====== Ausgangstext ======

"Bond Proxies" - nach wie vor ein attraktives Anlageinstrument?
Aktien mit anleihenartigen Eigenschaften, die sogenannten Bond Proxies, sind nach wie vor eine interessante Anlage - auch in einem Umfeld mit längerfristig höheren Zinsen. Bei einem Zinsrückgang könnten sie sogar noch beliebter werden.
Gibt es einen Zusammenhang zwischen Zinsen und Aktien? Ja - und zwar einen engen und wichtigen. Je niedriger die Zinsen, desto günstiger ist es für Unternehmen, Mittel aufzunehmen. Zudem fördern niedrige Zinsen das Konsumverhalten und haben das Potenzial, den Wert von Vermögenswerten zu erhöhen. Hohe Zinsen treiben den Diskontsatz in die Höhe, was den Barwert der zukünftigen Mittelflüsse von Unternehmen belastet. Ob steigend oder fallend, die Zinsentwicklung schlägt sich in der Profitabilität der Unternehmen nieder und beeinflusst somit auch die Aktienkurse.

====== Extrahierte Angaben ======

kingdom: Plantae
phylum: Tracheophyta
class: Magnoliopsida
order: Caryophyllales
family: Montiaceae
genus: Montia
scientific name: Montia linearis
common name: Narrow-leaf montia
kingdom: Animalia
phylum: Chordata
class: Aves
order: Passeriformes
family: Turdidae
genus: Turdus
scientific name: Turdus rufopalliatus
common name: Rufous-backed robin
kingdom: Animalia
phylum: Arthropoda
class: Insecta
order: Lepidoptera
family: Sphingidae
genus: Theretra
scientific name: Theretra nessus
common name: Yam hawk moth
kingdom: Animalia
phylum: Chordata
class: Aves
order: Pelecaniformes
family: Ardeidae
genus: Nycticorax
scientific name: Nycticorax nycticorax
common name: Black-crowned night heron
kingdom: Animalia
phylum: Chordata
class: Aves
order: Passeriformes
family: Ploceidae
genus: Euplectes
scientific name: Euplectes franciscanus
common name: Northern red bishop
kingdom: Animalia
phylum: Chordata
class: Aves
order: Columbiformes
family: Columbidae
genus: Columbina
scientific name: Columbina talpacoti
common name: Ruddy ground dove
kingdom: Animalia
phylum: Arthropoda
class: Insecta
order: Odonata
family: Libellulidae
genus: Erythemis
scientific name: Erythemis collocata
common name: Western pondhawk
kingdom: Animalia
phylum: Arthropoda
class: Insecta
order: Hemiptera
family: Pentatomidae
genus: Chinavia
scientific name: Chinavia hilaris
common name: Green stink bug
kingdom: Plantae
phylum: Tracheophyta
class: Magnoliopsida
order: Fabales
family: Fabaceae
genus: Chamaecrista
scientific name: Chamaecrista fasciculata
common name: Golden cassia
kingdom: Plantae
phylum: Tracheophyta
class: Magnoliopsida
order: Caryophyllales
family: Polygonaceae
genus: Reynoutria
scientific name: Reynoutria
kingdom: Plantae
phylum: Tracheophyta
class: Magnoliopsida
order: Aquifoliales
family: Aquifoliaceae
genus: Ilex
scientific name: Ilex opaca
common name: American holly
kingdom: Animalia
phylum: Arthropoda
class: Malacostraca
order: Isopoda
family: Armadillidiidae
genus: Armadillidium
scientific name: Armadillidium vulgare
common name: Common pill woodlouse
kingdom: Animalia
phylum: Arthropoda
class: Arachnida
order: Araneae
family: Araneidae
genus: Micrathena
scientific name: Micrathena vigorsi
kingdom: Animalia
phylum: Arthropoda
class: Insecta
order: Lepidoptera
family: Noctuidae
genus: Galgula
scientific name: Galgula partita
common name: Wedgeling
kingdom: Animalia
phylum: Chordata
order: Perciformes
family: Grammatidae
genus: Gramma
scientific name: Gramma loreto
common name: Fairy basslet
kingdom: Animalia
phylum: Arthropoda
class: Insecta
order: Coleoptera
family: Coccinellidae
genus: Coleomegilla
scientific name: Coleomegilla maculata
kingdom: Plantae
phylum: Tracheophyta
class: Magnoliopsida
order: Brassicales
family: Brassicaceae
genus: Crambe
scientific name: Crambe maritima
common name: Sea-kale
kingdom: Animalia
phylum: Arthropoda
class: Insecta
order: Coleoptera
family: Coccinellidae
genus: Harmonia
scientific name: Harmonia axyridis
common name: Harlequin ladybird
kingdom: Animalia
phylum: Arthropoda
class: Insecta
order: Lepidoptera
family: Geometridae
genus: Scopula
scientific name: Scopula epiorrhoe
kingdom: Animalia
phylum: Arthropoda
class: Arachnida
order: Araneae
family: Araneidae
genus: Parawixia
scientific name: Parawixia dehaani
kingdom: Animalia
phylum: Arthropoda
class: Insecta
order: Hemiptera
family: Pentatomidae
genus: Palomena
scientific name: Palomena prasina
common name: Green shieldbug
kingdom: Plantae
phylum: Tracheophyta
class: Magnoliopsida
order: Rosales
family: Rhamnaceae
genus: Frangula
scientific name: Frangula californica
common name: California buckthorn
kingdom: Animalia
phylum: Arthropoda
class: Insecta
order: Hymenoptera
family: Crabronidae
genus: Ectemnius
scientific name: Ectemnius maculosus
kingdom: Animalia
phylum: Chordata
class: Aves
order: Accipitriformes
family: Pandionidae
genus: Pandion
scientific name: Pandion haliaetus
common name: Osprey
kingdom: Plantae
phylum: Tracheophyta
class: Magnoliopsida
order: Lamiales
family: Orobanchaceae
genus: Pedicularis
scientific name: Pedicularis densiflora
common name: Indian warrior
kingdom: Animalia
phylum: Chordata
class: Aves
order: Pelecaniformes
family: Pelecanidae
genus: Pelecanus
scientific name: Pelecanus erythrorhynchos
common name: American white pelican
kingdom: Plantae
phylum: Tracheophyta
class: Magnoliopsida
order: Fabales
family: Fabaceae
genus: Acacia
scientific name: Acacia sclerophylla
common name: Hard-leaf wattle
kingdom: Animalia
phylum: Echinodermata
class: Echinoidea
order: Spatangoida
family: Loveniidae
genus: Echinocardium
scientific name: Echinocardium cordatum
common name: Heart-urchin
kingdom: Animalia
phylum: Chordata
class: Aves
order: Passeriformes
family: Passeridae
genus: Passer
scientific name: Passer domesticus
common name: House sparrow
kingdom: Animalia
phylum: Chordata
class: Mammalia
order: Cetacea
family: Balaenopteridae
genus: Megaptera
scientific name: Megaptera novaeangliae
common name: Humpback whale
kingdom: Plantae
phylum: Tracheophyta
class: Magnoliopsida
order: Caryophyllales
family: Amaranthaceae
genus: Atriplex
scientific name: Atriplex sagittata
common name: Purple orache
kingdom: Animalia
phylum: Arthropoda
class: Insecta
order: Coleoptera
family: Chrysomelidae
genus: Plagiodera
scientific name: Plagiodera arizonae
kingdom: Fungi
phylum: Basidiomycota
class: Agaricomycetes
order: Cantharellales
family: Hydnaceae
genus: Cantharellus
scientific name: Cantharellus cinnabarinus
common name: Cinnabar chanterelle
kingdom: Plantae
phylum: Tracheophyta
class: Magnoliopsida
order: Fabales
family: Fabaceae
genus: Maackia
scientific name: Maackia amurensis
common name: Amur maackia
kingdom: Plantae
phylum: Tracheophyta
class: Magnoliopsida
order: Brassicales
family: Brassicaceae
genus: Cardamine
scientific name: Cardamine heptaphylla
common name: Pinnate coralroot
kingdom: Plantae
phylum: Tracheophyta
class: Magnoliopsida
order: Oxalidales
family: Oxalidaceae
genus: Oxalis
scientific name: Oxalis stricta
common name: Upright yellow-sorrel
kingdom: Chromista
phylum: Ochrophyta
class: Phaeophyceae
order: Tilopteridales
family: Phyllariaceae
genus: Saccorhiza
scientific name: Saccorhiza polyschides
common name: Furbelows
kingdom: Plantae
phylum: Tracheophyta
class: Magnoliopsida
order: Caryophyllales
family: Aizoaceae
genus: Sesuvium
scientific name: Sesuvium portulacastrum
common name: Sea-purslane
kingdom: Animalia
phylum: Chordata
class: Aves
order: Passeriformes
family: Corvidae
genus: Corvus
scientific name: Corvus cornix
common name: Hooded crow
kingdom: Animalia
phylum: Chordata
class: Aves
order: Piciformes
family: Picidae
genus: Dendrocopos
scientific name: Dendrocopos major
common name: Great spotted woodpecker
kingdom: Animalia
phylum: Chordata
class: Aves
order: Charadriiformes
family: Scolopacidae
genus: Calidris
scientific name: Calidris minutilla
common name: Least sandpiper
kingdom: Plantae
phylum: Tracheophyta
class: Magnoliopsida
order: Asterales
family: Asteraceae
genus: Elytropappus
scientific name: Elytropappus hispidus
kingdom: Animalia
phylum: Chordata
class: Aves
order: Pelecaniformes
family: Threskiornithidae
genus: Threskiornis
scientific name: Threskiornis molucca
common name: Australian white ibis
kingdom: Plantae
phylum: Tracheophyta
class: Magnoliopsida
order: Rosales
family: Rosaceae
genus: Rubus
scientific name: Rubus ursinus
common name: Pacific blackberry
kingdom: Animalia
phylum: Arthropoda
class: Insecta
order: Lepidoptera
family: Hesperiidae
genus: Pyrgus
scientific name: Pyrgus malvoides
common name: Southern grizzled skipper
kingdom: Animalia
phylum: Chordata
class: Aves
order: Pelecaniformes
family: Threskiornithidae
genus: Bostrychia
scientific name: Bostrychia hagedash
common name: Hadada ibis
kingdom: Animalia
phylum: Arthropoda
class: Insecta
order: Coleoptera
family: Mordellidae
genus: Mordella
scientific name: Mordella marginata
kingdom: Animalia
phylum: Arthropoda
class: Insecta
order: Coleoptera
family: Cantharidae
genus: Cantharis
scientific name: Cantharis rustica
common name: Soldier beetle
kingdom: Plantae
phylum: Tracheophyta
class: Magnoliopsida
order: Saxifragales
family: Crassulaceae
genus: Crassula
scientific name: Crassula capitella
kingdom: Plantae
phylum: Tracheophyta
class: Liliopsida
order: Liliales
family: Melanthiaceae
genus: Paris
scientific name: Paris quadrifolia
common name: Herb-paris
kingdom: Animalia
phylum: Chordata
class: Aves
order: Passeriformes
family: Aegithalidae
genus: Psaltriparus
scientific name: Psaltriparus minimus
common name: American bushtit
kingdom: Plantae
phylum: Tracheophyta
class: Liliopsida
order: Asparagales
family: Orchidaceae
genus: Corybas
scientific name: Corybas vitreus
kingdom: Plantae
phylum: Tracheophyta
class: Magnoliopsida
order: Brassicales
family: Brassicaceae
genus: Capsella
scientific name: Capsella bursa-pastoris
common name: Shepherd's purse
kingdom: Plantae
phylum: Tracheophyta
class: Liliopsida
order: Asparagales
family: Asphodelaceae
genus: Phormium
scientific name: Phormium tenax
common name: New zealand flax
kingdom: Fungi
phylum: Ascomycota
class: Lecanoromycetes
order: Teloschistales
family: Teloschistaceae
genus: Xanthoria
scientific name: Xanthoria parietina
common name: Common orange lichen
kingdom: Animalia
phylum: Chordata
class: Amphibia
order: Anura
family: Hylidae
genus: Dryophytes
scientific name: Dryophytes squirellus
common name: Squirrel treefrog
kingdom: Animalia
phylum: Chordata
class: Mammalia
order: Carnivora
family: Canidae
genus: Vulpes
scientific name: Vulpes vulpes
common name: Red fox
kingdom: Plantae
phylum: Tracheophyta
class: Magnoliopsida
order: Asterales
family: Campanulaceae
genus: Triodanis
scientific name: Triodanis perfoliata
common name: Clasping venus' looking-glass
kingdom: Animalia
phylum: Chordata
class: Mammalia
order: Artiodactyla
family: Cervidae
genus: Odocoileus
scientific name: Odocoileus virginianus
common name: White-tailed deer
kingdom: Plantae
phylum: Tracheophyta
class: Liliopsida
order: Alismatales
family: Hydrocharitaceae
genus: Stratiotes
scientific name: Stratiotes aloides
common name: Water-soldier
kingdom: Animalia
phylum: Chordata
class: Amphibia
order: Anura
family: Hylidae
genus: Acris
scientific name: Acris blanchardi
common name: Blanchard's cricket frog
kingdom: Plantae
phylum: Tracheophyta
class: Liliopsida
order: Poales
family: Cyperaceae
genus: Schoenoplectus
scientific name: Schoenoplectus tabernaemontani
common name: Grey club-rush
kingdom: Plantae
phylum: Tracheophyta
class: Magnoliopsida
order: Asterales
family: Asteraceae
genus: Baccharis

======

▶ _Zu erledigen_
**1.** Gib den Abschnitt aus dem Ausgangstext wörtlich wieder, der mit „Aktien mit anleihenartigen“ beginnt und mit „noch beliebter werden.“ endet.
**2.** Wie wirken sich hohe Zinsen laut Ausgangstext auf den Diskontsatz aus?
**3.** Übertrage diesen Satz aus dem Ausgangstext ins Englische: „Je niedriger die Zinsen, desto günstiger ist es für Unternehmen, Mittel aufzunehmen.“
Die Einträge spielen hierfür keine Rolle.

▶ _Lösungen_
**1.**
Aktien mit anleihenartigen Eigenschaften, die sogenannten Bond Proxies, sind nach wie vor eine interessante Anlage - auch in einem Umfeld mit längerfristig höheren Zinsen. Bei einem Zinsrückgang könnten sie sogar noch beliebter werden.

**2.** Sie treiben den Diskontsatz in die Höhe.

**3.** The lower the interest rates, the cheaper it is for companies to raise funds.